The campaign seeks to show the Bible's profound influence on many who change, and have changed, the world, according to NBA.

NBA announced the campaign on at a news conference on Wednesday during Black History Month.

"In our passion to encourage Bible reading, we are highlighting the monumental influence the world's greatest book has had on freedom's heroes, like William Wilberforce, but also Rev. Dr. Martin Luther King, Jr., Abraham Lincoln and many who fight, and have fought, for freedom and justice," said NBA chairman Gilbert A. Robinson.

"All of these forces and legacies are deeply rooted in the Bible," commented Eric Metaxas, author of Amazing Grace: William Wilberforce and the Heroic Campaign to End Slavery, which is associated with the movie on Wilberforce's abolition efforts.

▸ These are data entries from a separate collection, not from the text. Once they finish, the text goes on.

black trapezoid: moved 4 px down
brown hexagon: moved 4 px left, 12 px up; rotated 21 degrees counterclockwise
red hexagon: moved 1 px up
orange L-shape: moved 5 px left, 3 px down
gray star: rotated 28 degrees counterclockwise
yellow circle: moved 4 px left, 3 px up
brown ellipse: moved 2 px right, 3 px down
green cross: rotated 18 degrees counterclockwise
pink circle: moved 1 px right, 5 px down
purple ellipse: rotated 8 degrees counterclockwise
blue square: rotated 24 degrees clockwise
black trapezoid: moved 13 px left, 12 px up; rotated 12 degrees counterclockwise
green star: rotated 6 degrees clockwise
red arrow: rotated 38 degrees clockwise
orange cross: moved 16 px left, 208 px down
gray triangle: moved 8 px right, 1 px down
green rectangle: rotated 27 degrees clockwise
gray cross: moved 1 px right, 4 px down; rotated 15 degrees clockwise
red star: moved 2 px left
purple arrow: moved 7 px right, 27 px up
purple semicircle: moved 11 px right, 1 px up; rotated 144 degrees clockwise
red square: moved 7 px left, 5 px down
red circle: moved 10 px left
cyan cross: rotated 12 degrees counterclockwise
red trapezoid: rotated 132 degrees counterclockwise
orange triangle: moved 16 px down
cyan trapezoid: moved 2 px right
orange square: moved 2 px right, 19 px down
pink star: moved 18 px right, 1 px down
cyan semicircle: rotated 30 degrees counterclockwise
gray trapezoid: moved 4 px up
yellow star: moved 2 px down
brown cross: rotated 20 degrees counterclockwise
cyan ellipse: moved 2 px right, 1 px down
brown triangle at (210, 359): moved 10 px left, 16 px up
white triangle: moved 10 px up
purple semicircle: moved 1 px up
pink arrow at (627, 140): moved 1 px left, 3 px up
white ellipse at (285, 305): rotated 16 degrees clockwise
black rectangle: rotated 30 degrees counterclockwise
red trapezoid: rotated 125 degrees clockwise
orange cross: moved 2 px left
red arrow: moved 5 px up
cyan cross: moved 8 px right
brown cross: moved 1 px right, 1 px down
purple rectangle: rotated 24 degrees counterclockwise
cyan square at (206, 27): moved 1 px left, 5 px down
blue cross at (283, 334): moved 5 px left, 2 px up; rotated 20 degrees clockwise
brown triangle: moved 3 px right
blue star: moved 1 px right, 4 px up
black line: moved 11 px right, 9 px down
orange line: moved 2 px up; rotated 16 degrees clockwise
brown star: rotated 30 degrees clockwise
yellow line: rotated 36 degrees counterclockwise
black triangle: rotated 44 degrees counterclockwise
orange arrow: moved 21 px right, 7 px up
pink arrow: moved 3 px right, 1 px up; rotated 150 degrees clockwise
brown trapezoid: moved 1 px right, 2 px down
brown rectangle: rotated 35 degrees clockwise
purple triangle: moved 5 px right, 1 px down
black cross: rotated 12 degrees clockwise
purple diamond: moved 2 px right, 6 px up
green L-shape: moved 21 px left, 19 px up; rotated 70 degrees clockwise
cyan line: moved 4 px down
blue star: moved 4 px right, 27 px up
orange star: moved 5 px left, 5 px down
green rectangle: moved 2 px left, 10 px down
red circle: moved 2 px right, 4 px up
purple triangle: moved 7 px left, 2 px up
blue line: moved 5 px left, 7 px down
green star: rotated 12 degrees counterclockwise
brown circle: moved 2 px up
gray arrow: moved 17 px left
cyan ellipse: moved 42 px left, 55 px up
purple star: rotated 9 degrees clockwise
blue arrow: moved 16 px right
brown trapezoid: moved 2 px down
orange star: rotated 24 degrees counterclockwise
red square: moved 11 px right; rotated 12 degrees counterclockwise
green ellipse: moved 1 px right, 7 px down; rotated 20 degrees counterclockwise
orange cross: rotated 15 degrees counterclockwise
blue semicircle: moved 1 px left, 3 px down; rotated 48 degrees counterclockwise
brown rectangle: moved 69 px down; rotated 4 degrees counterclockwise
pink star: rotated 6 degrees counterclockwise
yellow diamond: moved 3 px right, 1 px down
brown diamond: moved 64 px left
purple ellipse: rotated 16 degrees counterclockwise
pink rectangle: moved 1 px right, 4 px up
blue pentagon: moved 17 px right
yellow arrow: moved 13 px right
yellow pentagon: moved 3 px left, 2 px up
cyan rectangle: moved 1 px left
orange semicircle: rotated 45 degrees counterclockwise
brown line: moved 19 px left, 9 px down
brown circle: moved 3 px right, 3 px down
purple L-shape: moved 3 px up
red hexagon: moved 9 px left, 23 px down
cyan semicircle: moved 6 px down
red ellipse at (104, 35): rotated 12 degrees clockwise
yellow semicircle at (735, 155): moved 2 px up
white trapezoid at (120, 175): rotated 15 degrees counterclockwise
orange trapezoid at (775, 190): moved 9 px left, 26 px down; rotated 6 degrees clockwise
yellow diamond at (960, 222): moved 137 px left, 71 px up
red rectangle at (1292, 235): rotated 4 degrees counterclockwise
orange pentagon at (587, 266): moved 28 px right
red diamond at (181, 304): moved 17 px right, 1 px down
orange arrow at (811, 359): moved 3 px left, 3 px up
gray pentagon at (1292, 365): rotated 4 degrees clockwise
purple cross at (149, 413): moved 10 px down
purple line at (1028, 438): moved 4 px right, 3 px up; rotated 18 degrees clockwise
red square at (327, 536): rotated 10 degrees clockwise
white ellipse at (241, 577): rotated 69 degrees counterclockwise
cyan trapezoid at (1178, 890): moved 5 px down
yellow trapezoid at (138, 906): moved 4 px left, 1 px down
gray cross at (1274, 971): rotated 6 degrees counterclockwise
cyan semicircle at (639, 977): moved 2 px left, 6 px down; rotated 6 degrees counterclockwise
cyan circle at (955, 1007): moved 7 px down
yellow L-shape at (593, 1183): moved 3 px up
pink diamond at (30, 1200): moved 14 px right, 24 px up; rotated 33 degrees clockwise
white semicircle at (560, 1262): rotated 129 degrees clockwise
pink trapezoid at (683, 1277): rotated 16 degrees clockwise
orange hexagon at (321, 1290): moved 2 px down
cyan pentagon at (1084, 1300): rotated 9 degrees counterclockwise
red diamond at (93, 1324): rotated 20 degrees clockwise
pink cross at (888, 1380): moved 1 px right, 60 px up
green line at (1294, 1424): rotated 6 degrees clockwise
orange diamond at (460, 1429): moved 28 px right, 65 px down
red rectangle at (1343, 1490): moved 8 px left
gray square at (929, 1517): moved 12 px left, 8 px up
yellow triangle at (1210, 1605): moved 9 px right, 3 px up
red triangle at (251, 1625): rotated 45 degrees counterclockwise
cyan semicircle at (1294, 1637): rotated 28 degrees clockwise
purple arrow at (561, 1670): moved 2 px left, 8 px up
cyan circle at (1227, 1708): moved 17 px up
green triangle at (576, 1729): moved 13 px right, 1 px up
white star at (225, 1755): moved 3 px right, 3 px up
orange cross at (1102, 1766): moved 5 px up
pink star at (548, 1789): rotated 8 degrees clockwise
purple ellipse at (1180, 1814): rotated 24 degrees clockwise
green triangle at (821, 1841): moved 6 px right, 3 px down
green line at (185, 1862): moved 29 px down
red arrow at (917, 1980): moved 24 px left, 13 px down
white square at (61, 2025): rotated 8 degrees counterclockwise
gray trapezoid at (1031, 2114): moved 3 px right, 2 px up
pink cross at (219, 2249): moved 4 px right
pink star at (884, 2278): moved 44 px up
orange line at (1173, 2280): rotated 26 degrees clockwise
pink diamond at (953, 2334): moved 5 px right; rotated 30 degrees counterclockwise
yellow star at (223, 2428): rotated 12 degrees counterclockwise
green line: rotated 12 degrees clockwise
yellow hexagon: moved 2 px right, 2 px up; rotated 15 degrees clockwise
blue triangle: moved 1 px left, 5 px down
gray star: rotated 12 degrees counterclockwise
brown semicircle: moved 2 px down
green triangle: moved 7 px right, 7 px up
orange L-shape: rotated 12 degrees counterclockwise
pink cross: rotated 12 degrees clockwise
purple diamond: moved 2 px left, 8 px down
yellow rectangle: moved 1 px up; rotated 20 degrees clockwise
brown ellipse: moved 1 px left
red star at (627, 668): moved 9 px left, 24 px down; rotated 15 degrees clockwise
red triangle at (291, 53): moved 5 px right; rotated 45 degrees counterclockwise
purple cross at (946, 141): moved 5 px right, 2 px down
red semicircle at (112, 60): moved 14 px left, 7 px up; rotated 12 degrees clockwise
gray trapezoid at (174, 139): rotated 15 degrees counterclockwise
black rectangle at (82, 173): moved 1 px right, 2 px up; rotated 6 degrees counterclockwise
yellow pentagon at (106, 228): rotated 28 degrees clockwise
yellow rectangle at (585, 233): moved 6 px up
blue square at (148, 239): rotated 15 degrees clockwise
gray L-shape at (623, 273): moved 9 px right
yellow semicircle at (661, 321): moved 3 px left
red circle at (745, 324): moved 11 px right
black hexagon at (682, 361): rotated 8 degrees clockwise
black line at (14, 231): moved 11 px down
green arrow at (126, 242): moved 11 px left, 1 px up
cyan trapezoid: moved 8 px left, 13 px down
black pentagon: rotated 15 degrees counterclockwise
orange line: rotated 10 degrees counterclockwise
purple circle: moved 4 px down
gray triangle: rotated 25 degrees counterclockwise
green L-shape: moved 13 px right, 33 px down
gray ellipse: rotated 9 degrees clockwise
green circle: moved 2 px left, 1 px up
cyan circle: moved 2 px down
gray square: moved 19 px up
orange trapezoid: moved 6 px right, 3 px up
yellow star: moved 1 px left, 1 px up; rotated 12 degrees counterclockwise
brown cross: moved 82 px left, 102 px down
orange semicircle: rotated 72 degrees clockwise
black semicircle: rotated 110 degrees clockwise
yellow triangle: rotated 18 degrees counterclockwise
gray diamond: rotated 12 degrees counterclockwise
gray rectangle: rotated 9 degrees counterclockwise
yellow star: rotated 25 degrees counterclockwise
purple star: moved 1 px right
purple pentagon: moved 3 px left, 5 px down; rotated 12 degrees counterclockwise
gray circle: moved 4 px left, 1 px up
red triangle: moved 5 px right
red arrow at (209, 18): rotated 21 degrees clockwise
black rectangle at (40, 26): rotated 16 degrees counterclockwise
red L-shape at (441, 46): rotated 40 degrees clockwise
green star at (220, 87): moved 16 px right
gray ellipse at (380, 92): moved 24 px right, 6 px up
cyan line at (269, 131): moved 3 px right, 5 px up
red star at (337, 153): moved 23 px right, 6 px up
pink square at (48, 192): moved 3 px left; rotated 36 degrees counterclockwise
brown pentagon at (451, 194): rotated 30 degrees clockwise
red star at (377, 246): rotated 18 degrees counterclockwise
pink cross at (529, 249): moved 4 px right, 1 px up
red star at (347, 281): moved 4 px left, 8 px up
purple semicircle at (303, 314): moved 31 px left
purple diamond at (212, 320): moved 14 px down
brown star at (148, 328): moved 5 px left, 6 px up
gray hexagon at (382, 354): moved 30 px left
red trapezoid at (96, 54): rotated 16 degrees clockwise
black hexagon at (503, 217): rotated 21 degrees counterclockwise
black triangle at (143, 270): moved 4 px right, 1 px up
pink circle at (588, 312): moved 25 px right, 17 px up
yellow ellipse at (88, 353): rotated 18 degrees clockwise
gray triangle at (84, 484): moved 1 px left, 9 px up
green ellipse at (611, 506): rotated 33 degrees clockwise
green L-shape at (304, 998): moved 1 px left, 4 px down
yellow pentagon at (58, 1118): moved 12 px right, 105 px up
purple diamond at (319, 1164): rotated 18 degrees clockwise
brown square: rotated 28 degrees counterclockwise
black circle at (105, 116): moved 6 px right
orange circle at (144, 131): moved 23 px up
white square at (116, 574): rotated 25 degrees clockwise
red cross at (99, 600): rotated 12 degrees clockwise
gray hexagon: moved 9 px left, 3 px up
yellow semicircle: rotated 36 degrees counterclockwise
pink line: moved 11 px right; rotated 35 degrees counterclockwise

Metaxas was among the leaders, who were strongly familiar the work of Wilberforce and King, to endorse the campaign at the news conference. He was joined by Chuck Stetson, founder of The Better Hour Gatherings, and Martin Luther King III, son of the late Rev. Martin Luther King Jr.

The young King said the Bible was "powerful force" in his father's life work.

"He knew the Bible extremely well and used it as the principle basis for his ministry and his mission for civil rights and equal justice," said King.

At a news conference Thursday, King recalled that as a child his father would set aside time for Bible reading and prayer at the family's Sunday morning breakfasts. King and his siblings would also have to recite their Bible verse for the week.

"My personal love of the Bible is part of the personal legacy he and my mother left me and our family," said King.

The National Bible Association also encourages Bible reading during it's signature event, National Bible Week, which takes place annually during the week of Thanksgiving.